Further if you believe in free markets then UBI should actually be cheaper for the same social benefit.

If you don't like how the government subsidized certain markets today, I'm not quite sure why a good solution would be to subsidize the entire economy.

Such a program is way too complex to model out and reliably predict what the impact will be. We simply don't know how much UBI is the "right" amount for specific outcomes, and we definitely don't know what the impact will be on any subset of the economy.

According to the OP author, we can't even test UBI programs before a full rollout. If we can't reliably model or predict the outcome, and we can test it, how are we supposed to actually implement it?

Subsidizing the economy is a meaningless idea, it reallocates resources.

As to being impossible to model, there’s a great number of countries in the world eventually one will likely try the experiment on its entire economy without impacting 99.9% of the global population.

That said, you can turn individual safety nets into UBI lockstep with changing the tax code and see what happens. The fear is people would spend ‘food’ money on drugs, or people in subsidized housing would move, or all the things which created these programs instead of handing out cash. That’s a political question not an economic one, are we trying to act as a parent or do we want people to have freedom to make their own choices.

Literally any economic decision is reallocated resources, that term is much too broad to be meaningful. Are you arguing that a UBI is wealth redistribution specifically?

Someone will try it, totally agree there. I don't see any problem with that either, countries should be able to do what they want as long as it doesn't harm anyone else. I wouldn't tell France they shouldn't try it, but I am absolutely saying I don't want to try it here in the US.

> Are you arguing that a UBI is wealth redistribution specifically?

I’m saying social safety nets are already wealth redistribution. Changing the form of that safety net to UBI is an allocation of resources based on individual decisions and thus free markets where Food Stamps/Housing Subsidies/etc is allocating money based on bureaucratic decisions.

Basically nothing says UBI needs to cost more than existing social safety nets.

Social safety nets today are needed weslth distribution. A UBI needs to cover everyone. With the same funding a UBI would have to provide less benefit than the programs we have today.

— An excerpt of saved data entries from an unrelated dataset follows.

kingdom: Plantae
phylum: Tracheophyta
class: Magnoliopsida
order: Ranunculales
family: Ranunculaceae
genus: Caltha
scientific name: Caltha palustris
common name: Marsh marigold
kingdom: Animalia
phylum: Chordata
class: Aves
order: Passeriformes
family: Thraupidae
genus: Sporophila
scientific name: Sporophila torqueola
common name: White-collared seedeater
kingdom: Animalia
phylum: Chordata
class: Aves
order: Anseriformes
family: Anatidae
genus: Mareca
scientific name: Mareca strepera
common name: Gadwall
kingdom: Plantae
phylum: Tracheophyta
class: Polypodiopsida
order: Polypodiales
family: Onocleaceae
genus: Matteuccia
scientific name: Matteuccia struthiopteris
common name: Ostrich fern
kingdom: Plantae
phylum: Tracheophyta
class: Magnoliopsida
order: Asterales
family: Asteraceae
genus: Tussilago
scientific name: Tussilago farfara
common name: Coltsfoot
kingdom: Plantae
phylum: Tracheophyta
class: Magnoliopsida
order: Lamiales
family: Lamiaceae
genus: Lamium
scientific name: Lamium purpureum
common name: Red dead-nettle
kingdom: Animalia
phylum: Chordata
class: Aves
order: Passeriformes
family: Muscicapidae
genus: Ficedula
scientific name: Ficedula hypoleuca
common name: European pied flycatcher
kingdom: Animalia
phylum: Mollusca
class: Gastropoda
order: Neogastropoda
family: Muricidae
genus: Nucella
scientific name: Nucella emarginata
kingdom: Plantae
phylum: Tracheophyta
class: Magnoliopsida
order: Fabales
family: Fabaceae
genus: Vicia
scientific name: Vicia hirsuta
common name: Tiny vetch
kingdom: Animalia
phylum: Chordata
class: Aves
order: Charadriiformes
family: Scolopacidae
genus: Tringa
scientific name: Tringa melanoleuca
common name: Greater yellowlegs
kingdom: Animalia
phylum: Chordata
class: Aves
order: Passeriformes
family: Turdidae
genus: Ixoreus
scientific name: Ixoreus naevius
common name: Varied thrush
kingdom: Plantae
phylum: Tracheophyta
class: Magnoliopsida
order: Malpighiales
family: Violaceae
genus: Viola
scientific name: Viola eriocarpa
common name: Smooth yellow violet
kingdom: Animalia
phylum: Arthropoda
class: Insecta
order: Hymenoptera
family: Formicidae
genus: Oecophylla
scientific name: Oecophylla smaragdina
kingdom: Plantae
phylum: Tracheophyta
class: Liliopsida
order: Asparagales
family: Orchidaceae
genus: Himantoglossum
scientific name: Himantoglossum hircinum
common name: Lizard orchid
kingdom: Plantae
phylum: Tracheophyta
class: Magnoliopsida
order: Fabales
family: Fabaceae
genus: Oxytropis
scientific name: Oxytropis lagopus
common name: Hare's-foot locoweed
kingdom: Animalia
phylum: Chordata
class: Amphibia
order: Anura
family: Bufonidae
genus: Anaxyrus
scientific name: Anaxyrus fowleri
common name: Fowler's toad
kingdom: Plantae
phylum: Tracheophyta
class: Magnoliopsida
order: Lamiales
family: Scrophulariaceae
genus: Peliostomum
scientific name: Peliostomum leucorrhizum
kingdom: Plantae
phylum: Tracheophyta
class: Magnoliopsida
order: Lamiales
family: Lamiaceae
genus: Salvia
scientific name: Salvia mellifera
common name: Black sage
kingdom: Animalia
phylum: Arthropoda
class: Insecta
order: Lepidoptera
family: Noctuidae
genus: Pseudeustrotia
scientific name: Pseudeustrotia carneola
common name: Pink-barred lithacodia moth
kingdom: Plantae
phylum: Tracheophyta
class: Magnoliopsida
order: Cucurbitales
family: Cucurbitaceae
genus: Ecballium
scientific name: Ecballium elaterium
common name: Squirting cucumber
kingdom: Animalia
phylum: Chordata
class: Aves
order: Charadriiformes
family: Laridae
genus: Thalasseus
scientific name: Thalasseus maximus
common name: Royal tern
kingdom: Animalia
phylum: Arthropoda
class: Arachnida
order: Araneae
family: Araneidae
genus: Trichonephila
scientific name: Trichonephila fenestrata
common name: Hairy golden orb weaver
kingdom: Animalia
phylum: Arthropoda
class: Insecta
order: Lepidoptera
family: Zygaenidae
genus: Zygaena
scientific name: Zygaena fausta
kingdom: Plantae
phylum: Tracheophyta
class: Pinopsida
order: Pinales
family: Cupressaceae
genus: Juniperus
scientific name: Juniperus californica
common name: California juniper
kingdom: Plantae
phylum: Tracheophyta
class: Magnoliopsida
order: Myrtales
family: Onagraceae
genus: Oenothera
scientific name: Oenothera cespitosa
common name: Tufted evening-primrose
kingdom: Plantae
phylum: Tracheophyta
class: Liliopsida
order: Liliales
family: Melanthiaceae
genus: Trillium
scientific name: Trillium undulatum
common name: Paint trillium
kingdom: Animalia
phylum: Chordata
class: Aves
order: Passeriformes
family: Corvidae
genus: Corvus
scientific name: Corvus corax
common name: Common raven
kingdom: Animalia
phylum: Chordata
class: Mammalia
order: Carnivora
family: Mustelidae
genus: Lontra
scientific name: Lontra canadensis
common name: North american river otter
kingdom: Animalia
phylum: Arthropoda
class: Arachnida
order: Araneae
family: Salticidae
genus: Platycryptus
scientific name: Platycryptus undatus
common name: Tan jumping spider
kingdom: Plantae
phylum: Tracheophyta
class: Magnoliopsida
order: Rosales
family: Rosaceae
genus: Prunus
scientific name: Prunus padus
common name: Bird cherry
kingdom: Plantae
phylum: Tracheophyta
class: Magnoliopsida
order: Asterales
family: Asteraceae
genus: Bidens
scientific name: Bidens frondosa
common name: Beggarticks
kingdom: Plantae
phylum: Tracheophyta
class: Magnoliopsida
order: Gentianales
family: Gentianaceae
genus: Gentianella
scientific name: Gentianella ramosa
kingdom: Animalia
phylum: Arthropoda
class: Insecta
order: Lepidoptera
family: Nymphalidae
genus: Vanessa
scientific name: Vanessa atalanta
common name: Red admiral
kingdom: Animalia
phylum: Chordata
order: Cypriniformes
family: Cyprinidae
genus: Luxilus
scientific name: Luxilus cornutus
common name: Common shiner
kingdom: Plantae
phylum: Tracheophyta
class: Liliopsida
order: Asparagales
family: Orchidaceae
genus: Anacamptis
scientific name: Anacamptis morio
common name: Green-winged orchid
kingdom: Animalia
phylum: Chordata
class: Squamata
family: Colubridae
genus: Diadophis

That said, my argument against a UBI isn't even that it's too expensive. Anyone claiming that a UBI will be too expensive is falling into the same trap those arguing for a UBI fall into. The impact when making such a massive change to our social and economic system is impossible to accurately model and predict. The OP author actually seems to agree with this by pointing out that a UBI program can't be tested. Oddly, though, the author's solution to that is to YOLO a UBI program into our entire country without being able to understand what the likely impacts will be.

If the current spending on safety nets is spread evenly over the whole society, won't the current recipients not have enough to live?
It sounds like you are talking about some very different thing also abbreviated "UBI"? Here it stands for universal basic income.
No that's also what I'm talking about. If implemented, a UBI will subsidize every single market in the economy with federal dollars. For every dollar a consumer spends on any product, a portion of that money is directly from the government.

For a government to build and maintain a UBI program they will have to be able to predict where prices will be and how much money everyone needs or deserves to cover the basics. Assuming the country runs on a fiat currency and partskes in monetary policies meant to control the cost of money, a UBI adds another complex layer onto that puzzle making it even more challenging to predict and control markets.

No
Helpful, thanks. I'm happy to be proven wrong if you have anything worth sharing.

I'd be particularly interested how you would see a program on the scale of a UBI working sustainably if the government can't predict the outcomes. Or, alternstively, if you think the government can predivt the outcomes I'd be curious if you disagree with the OP author that a UBI can't be tested before a full rollout.